— Прикрепите к шесту, — сказал он. — Будет флаг. Завтра в два часа загудят все паровозы на станции. Это сигнал. Бросайте работу и идите на привокзальную площадь!
На наших лицах выразилось недоумение и тревога. Никто из нас еще не участвовал в демонстрациях и митингах.
— Не бойтесь, — успокоил нас татарин. — Не одни пойдете. На площади будут русские рабочие.
Флаг поручили нести мне. Это большое доверие и большая ответственность идти впереди колонны. На полотне написали очень смелые слова: «Конец войне! Долой самодержавие!» Написали по-русски, но татарин перевел их нам, и мардикеры запомнили.
В то утро работа не клеилась. Сердце каждого было наполнено тревогой и ожиданием. В полдень к нам подошли русские рабочие, и сразу же раздался гудок паровоза. Одного, другого, третьего. Мы бросили лопаты и стали в колонну вместе с русскими. К нам присоединились еще люди, и когда колонна зашагала к площади, то вся улица была заполнена и стала похожа на весеннее поле, усеянное тюльпанами. Это горели красные флаги и полотнища, призывающие кончить войну. Рабочие пели песни. Под песню очень легко шагалось.

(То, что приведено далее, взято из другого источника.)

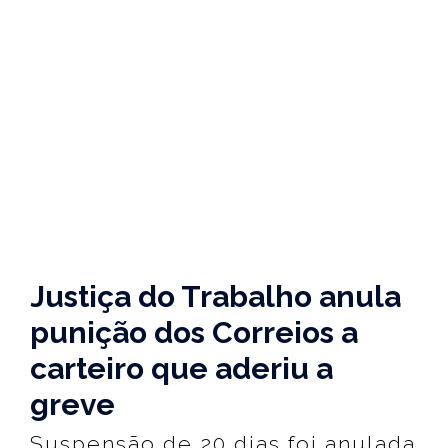
Justiça do Trabalho anula
punição dos Correios a
carteiro que aderiu a
greve
Suspensão de 20 dias foi anulada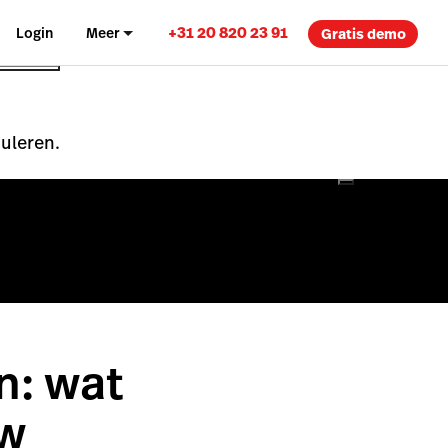
+31 20 820 23 91
Login
Meer
Gratis demo
nuleren.
n: wat
uw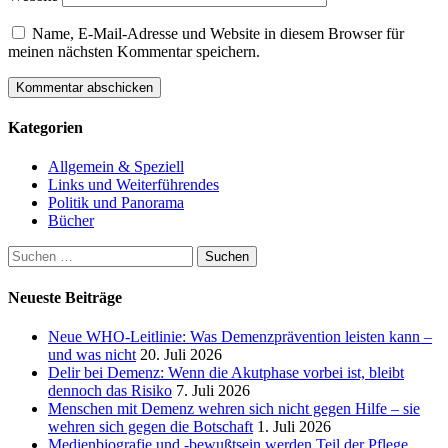
Name, E-Mail-Adresse und Website in diesem Browser für
meinen nächsten Kommentar speichern.
Kategorien
Allgemein & Speziell
Links und Weiterführendes
Politik und Panorama
Bücher
Suchen
nach:
Neueste Beiträge
Neue WHO-Leitlinie: Was Demenzprävention leisten kann –
und was nicht
20. Juli 2026
Delir bei Demenz: Wenn die Akutphase vorbei ist, bleibt
dennoch das Risiko
7. Juli 2026
Menschen mit Demenz wehren sich nicht gegen Hilfe – sie
wehren sich gegen die Botschaft
1. Juli 2026
Medienbiografie und -bewußtsein werden Teil der Pflege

На нас несколько раз нападали полицейские, но русские рабочие давали им отпор — бросали камни, вырванные прямо из мостовой. Никогда еще я не видел такой сплоченности и такой смелости. Оказывается, в сплоченности — великая сила. Только так можно победить.
Это была первая наша демонстрация вместе с русскими рабочими. Потом состоялась вторая. Мы уже поняли что к чему и охотно выходили на улицу по сигналу гудков. Последний раз рабочие собрались на митинг в день свержения царя. Все поздравляли друг друга, обнимали, целовали. Нам один старый рабочий сказал:.
— Ну братцы, теперь скоро поедете домой. Конец Николашке!
И верно, через неделю началась отправка мардикеров в родные места…
Рассказ сына Мукима произвел на меня большое впечатление. Не жалость, не сочувствие к этим измученным, уставшим людям вызвал он во мне, а восхищение. Дома я поведал все отцу. Он выслушал меня, потом, поразмыслив, сказал:
— Вернулись сыновья Джизака, но не те, которых мы провожали. Совсем не те…
Под пеплом — огонь
Отец сидит на корточках, прислонясь к столбу, что подпирает террасу, и дремлет в теплых лучах сентябрьского солнца. А может, и не дремлет. Но глаза закрыты, и лицо какое-то расслабленное, отрешенное…
Как он изменился за это лето. Постарел, подряхлел, стих. Вот так часами может сидеть на солнце и предаваться своим невеселым мыслям. Откуда я знаю, что мысли его невеселые? Конечно, отец не делится со мной, да и вообще ни с кем не делится ими, но ведь нетрудно догадаться, что на душе у человека, который вернулся в родной город и увидел пепел. Собственный дом его тоже опустел и, кроме этих стен и голых деревьев, ничего, ничего не напоминает прошлого.
День-деньской мы донимаем старших мольбой о хлебе. Глупые малыши, особенно мой трехлетний братец, не желают считаться с доводами матушки о необходимости терпения. Она, бедная, и уговаривает, и угрожает, и даже порой шлепает настойчивых просителей, но разве словом, пусть самым добрым и щедрым, утолишь голод? Не утолишь. Только ранишь собственное сердце. А оно у матушки все израненное, поэтому она, шлепнув в отчаянии братца, сама предается слезам. Много слез нужно ей — ведь горе и тяготы на каждом шагу, их не счесть. И на все — слезы. Хорошо, что они не застлали перед ней дорогу. Она видит что-то, к чему-то идет, стремится. С рассвета она уже на ногах, хлопочет, выискивает, чем бы поддержать семью. Когда она ложится спать, я не знаю. Мои глаза слипаются раньше ее глаз. Мы видим сны, а она все стучит своими кавушами по дорожкам двора, и оттого всем спится спокойнее — значит, утром будет что положить в наш ненасытный рот. Мы мечтаем о пшеничной лепешке, но корж из отрубей нас тоже устроит. И еще как устроит!
Да, матушка не жалеет своих ног. И они у нее неутомимы. А отец сидит. Сидит, прислонившись к столбу, и дремлет на солнце. Одежда его обносилась, истлела, от старого чапана остались лишь спина и плечи. Все прочее — лохмотья. Поэтому он не одевает его, а накидывает на плечи: так дыры менее заметны.